What you see here is rarely seen at this level of detail. In fact, walking past Miterwort (or Bishop’s Cap) you’d likely not stop to be amazed at the beauty of its snowflake-petaled cap-like flowers. They’re perhaps a fifth of an inch in diameter.

Here’s a common case where, to get the shot, you either have to get down on your belly on the (cold wet?) ground, or, like I did here, find a specimen just over the edge of a bank where you can sit and subject is between your ankles.

For all such shots, wind is not your friend. But even on a breezy day like the one when I snapped this shot, if you are patient, there are brief lulls in the movement and time to grab a shot. Keep in mind that at this degree of closeup, your depth of field is a fraction of an inch, so chances are, only some of your subject (one flower but not all 4 or 5) will be in sharp focus.

Take lots of shots, vary camera angle, lens to subject distance, depth of field if your camera allows it and exposure–for this shot, I probably could have manually reduced exposure by 1/2 to 2/3 an f-stop to keep the whites from blowing out, since the flowers were the main point of interest.

I’m carrying the tripod up the valley today, not for the camera but as a hanger over which to drape black velvet. I want some “studio glamor shots” of at least some of the more showy things–like the trilliums, showy orchis, foam flower and such. Might do a set of spring wildflower note cards, who knows.

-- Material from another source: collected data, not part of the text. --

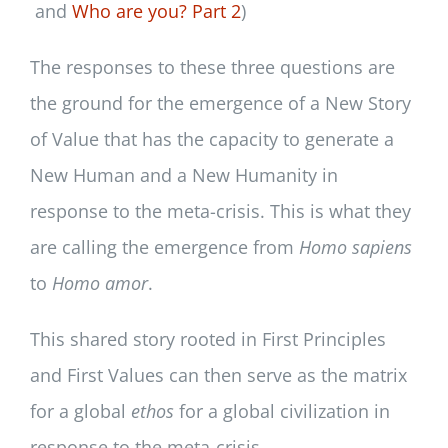
and
Who are you? Part 2
)
The responses to these three questions are
the ground for the emergence of a New Story
of Value that has the capacity to generate a
New Human and a New Humanity in
response to the meta-crisis. This is what they
are calling the emergence from
Homo sapiens
to
Homo amor
.
This shared story rooted in First Principles
and First Values can then serve as the matrix
for a global
ethos
for a global civilization in
response to the meta-crisis.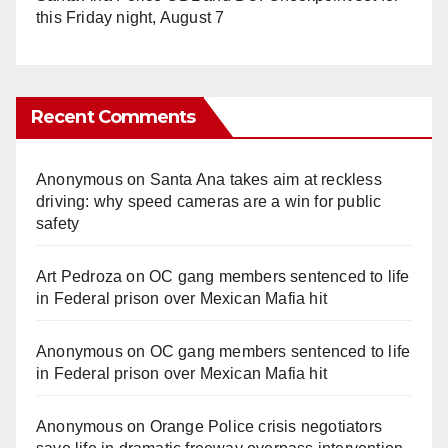
this Friday night, August 7
Recent Comments
Anonymous
on
Santa Ana takes aim at reckless
driving: why speed cameras are a win for public
safety
Art Pedroza
on
OC gang members sentenced to life
in Federal prison over Mexican Mafia hit
Anonymous
on
OC gang members sentenced to life
in Federal prison over Mexican Mafia hit
Anonymous
on
Orange Police crisis negotiators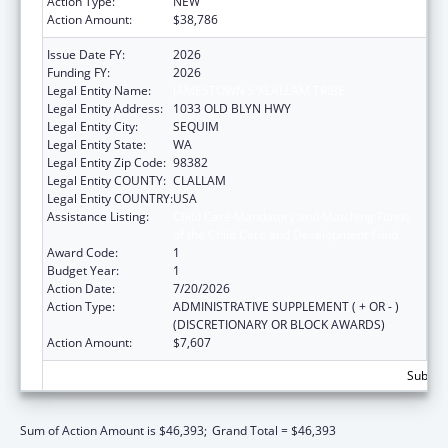
Action Type:
NEW
Action Amount:
$38,786
Issue Date FY:
2026
Funding FY:
2026
Legal Entity Name:
JAMESTOWN S'KLALLAM TRIBE
Legal Entity Address:
1033 OLD BLYN HWY
Legal Entity City:
SEQUIM
Legal Entity State:
WA
Legal Entity Zip Code:
98382
Legal Entity COUNTY:
CLALLAM
Legal Entity COUNTRY:
USA
Assistance Listing:
Child Care Mandatory and Matching Funds
of the Child Care and Development Fund
Award Code:
1
Budget Year:
1
Action Date:
7/20/2026
Action Type:
ADMINISTRATIVE SUPPLEMENT ( + OR - )
(DISCRETIONARY OR BLOCK AWARDS)
Action Amount:
$7,607
Subtota
Sum of Action Amount is $46,393;
Grand Total = $46,393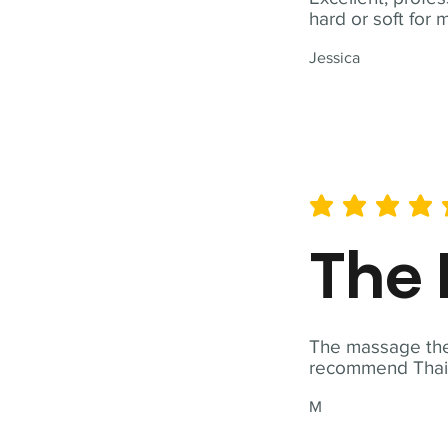
hard or soft for 
Jessica
average rating is 5 out of 
The 
The massage ther
recommend Thai T
M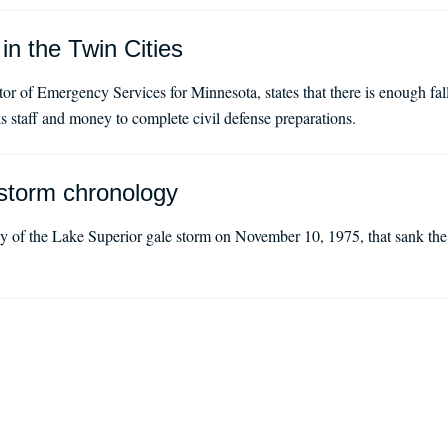
in the Twin Cities
tor of Emergency Services for Minnesota, states that there is enough fall
ks staff and money to complete civil defense preparations.
storm chronology
 of the Lake Superior gale storm on November 10, 1975, that sank the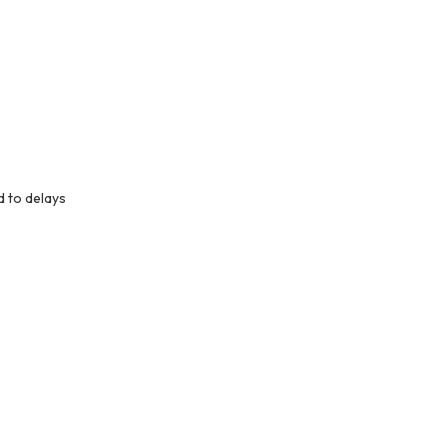
d to delays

Reblog this post [with Zemanta]

About fred

Fred First holds masters degrees in Vertebrate Zoology and physical therapy, and has been a biology teacher and physical therapist by profession. He moved to southwest Virginia in 1975 and to Floyd County in 1997. He maintains a daily photo-blog, broadcasts essays on the Roanoke NPR station, and contributes regular columns for the Floyd Press and Roanoke's Star Sentinel. His two non-fiction books, Slow Road Home and his recent What We Hold in Our Hands, celebrate the riches that we possess in our families and communities, our natural bounty, social capital and Appalachian cultures old and new. He has served on the Jacksonville Center Board of Directors and is newly active in the Sustain Floyd organization. He lives in northeastern Floyd County on the headwaters of the Roanoke River.

2 comments:

  1. Thanks for the miterwort photo. As you state this small, delicate flower often goes unnoticed.

    So nice to see things from ground level. Your wet belly is greatly appreciated.

    Bill;www.wildramblings.com

  2. Suggestion–Get a cheap, lightweight pancho (outdoor section of Walmart), roll it up and tuck it into your rucksack or camera bag; I’ve found it to come in handy with needed dark backgrounds (get the dark green one), sudden rainstorms; damp to soaking conditions if you must lie in them to get the right angle. As tightly as they roll, (use a couple of rubber bands) they take up little space in your bag, eliminate moisture on your camera during a thunderstorm…and generally speaking can cover you sufficiently to avoid your getting thoroughly soaked. I also carry one ziplock bag to put around my camera body. I checked out “waterproof camera cases” and they run in the $5,000+ level. Cough!